Exercise prompt :: Scan the listing for the word "wrist" and report every line that contains it.

Information supplied ::
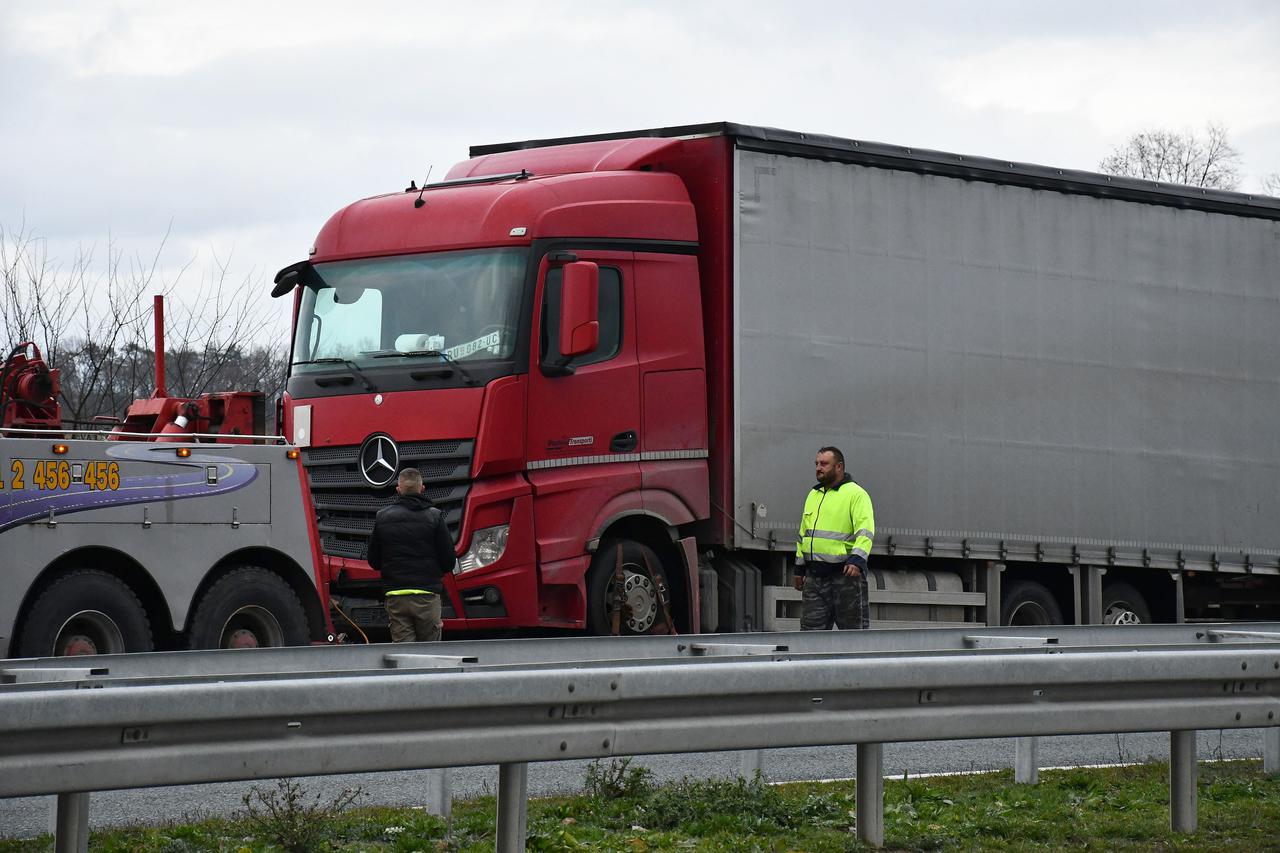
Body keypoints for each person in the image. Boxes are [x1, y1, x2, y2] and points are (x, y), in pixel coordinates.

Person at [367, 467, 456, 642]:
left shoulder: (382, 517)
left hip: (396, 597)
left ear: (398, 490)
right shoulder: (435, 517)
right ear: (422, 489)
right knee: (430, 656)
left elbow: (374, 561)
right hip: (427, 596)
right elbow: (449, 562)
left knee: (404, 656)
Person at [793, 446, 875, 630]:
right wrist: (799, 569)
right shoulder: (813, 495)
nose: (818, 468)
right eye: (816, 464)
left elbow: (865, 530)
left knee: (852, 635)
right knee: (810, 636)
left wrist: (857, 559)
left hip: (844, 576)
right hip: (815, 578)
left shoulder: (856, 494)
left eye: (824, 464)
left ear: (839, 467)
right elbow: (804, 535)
---
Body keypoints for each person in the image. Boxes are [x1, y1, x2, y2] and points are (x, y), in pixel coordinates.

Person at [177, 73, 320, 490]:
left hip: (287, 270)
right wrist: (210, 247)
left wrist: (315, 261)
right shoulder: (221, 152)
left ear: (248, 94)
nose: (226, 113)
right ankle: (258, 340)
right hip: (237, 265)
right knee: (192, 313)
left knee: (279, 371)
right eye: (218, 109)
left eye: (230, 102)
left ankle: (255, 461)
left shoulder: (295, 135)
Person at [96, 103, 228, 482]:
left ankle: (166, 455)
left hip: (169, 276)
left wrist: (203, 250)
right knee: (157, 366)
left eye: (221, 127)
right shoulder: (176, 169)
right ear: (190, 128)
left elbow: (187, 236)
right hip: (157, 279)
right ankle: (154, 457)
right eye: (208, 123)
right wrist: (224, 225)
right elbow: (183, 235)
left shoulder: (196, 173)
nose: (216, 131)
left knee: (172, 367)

Output ::
right wrist: (799, 569)
left wrist: (857, 559)
right wrist: (210, 247)
left wrist: (315, 261)
left wrist: (203, 250)
right wrist: (224, 225)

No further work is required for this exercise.